I love the elegant structure of the shapes, especially the relationship of the top of the spout with the rhythmic movement of the three marks at the right. The horizontal dark line holds them beautifully. (see detail image) I hope you can feel the relationships.
Two of the marks (above the dark line) and the top of the goblet seem to float, connecting our gaze to that sensitive horizontal shadow in the goblet’s top, and leading us to the oval top of the spout. We are then gently brought down to the wonderful dark structure. I mustn’t neglect another sensitive movement, leading our eye down the spout to the bottom edge of the ochre shape on the goblet. This in turn takes us to that magnificent small curved mark engaging us with the movements above.
The top of the goblet seems to be floating, energizing the painting brilliantly. Reducing the subject matter to an arrangement of shapes supports this consideration masterfully. The blending or integration of the objects with the background and table is visual poetry at it’s best.
Note how we seem to be both level with the goblet and slightly above it at the same time. I’m sure this is an homage to Cézanne.
The painting is an exquisite arrangement of shapes and lines revealing a level of sophistication and visual poetry I admire greatly.

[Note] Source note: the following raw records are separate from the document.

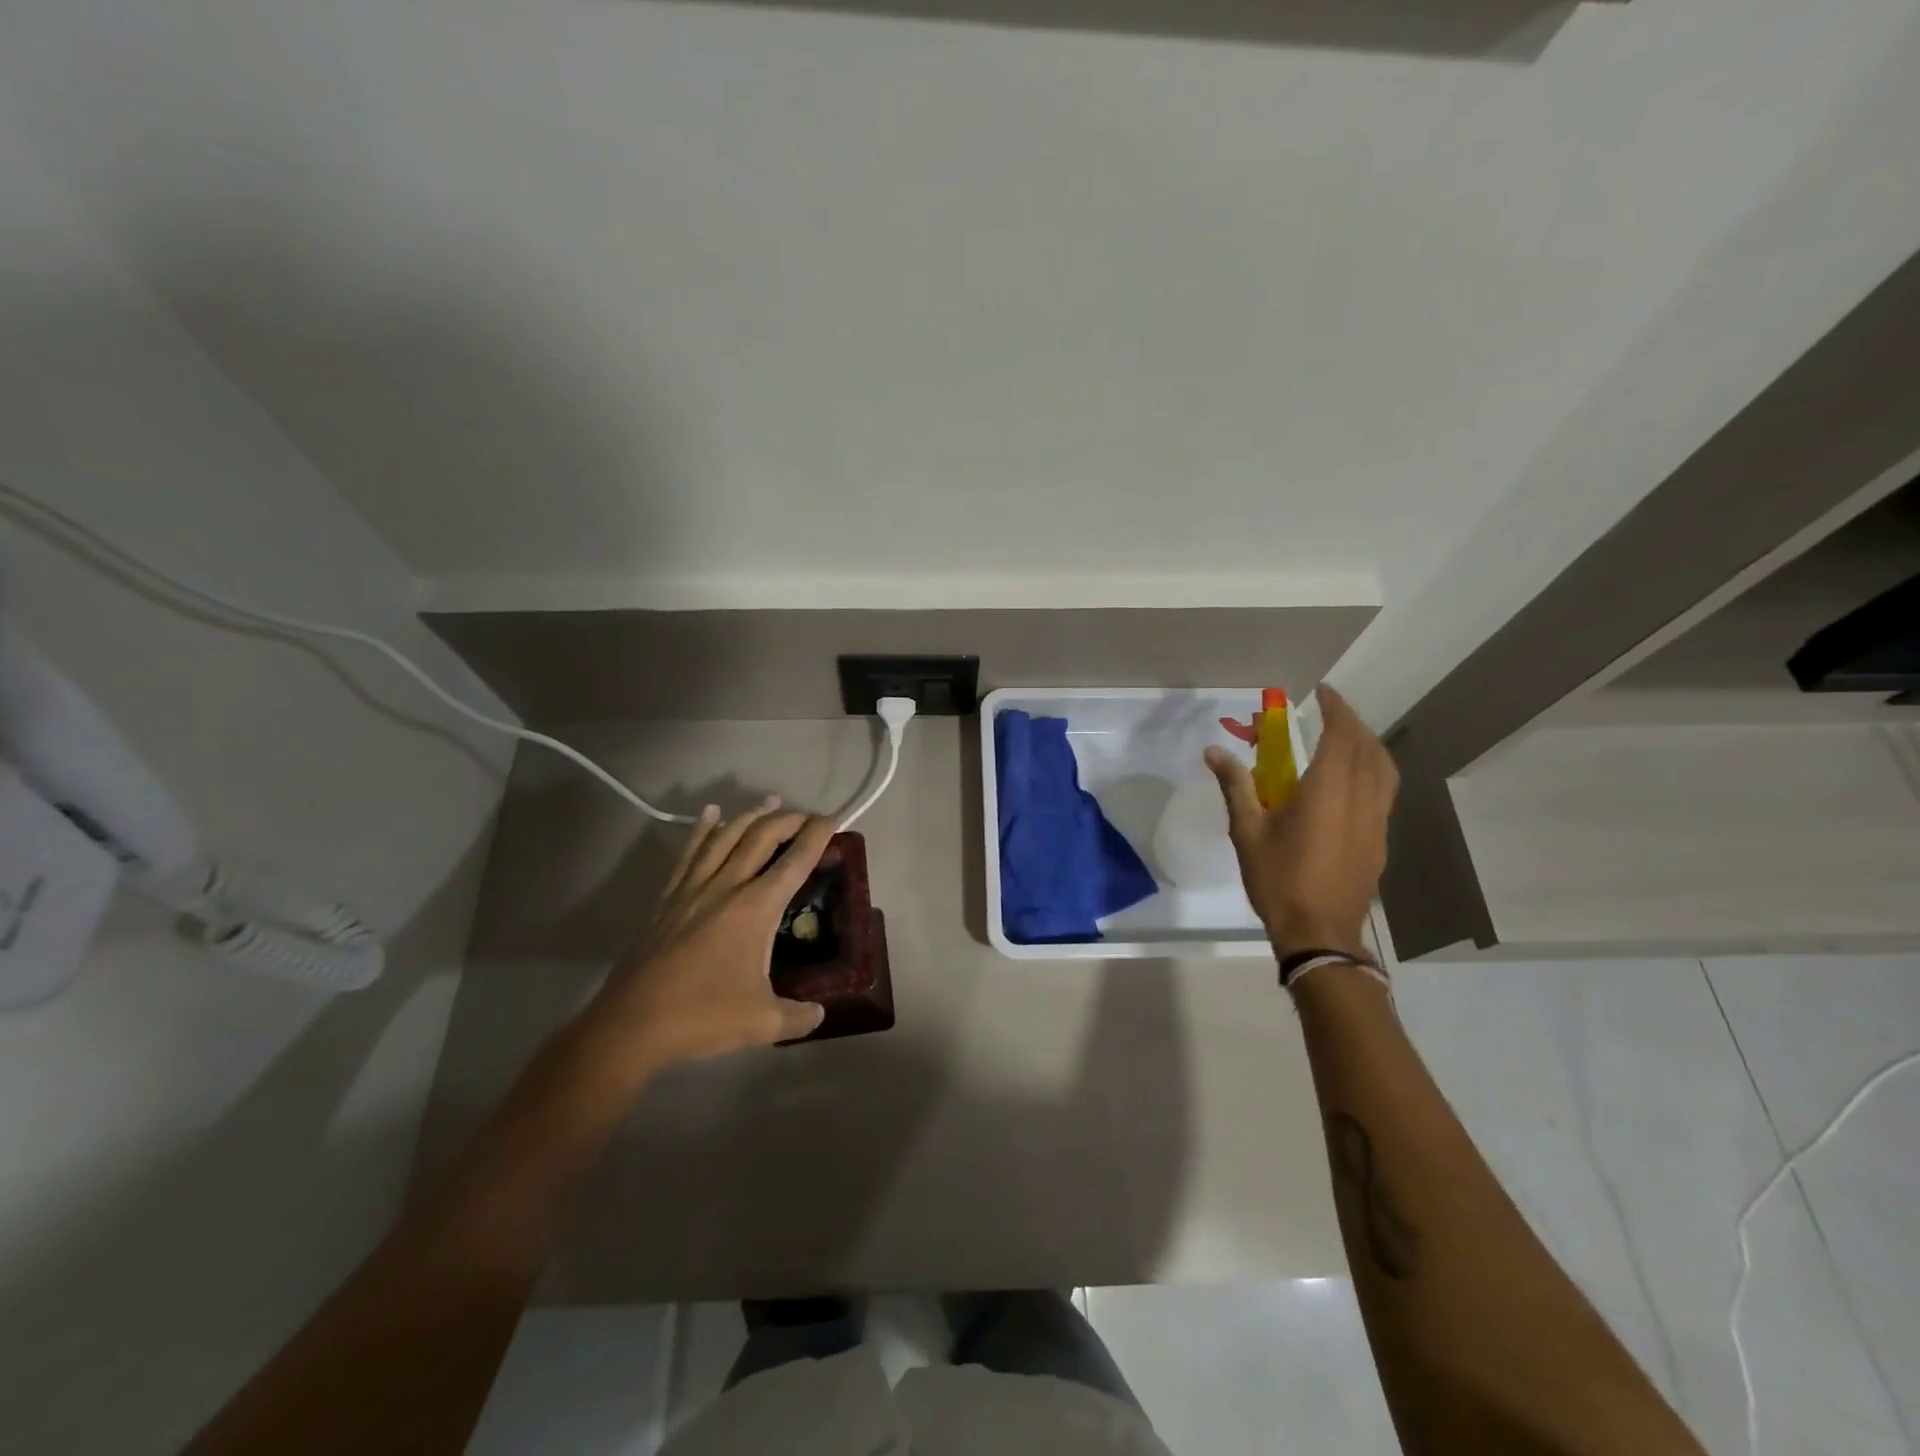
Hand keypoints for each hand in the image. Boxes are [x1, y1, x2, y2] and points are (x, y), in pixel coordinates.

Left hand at [587, 800, 834, 1073]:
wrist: (632, 1024)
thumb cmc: (702, 1016)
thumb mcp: (762, 1022)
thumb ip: (798, 1016)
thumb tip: (819, 1014)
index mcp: (756, 908)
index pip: (795, 861)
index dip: (817, 836)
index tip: (833, 819)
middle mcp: (727, 887)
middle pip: (760, 838)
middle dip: (788, 820)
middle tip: (807, 816)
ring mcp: (693, 889)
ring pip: (725, 837)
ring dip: (750, 816)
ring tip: (770, 802)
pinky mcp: (668, 899)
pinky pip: (689, 853)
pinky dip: (702, 830)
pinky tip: (710, 814)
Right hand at [1204, 685, 1398, 959]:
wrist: (1319, 931)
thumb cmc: (1279, 878)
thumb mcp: (1248, 831)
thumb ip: (1236, 786)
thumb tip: (1214, 751)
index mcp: (1329, 790)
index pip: (1342, 735)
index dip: (1336, 709)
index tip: (1323, 691)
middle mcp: (1361, 798)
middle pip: (1368, 747)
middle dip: (1352, 722)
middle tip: (1330, 711)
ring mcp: (1377, 821)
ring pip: (1384, 769)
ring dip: (1368, 745)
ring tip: (1347, 738)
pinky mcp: (1380, 840)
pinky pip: (1384, 791)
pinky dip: (1373, 770)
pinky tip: (1352, 782)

Ben Nicholson - Still Life (Violin) - 1932 - 30 x 24 in - oil and gesso on board
This painting is an excellent example on how artists allow recent influences to show in their development. Nicholson engaged with Cubism as a means to refine and personalize his awareness of this major development in contemporary painting, and used it to provide a solid foundation for his journey towards abstraction. Here, like Picasso and Braque, he uses the picture plane while simultaneously shifting our view to provide the sense of space.
The lines of the grid are both in front and behind the violin, conveying the feeling of space. I love the repeating rhythm of a series of vertical rectangles and how their dance gently contains my perusal. Can you feel how the white one is nearer and the others recede? You are meant to sense this dance rather than see the harmony they provide in the composition. The two verticals patterned with dots is open to interpretation ( I think of the act of playing the instrument and the rhythmic lines at the upper left is the sound of the music.)
The wonderful “shifting of space” in the body of the violin, the positioning of the F-holes and showing us the side view of the neck and scroll not only shows Nicholson’s understanding of cubism, it also shows us his restraint and refinement of this great consideration in twentieth century painting.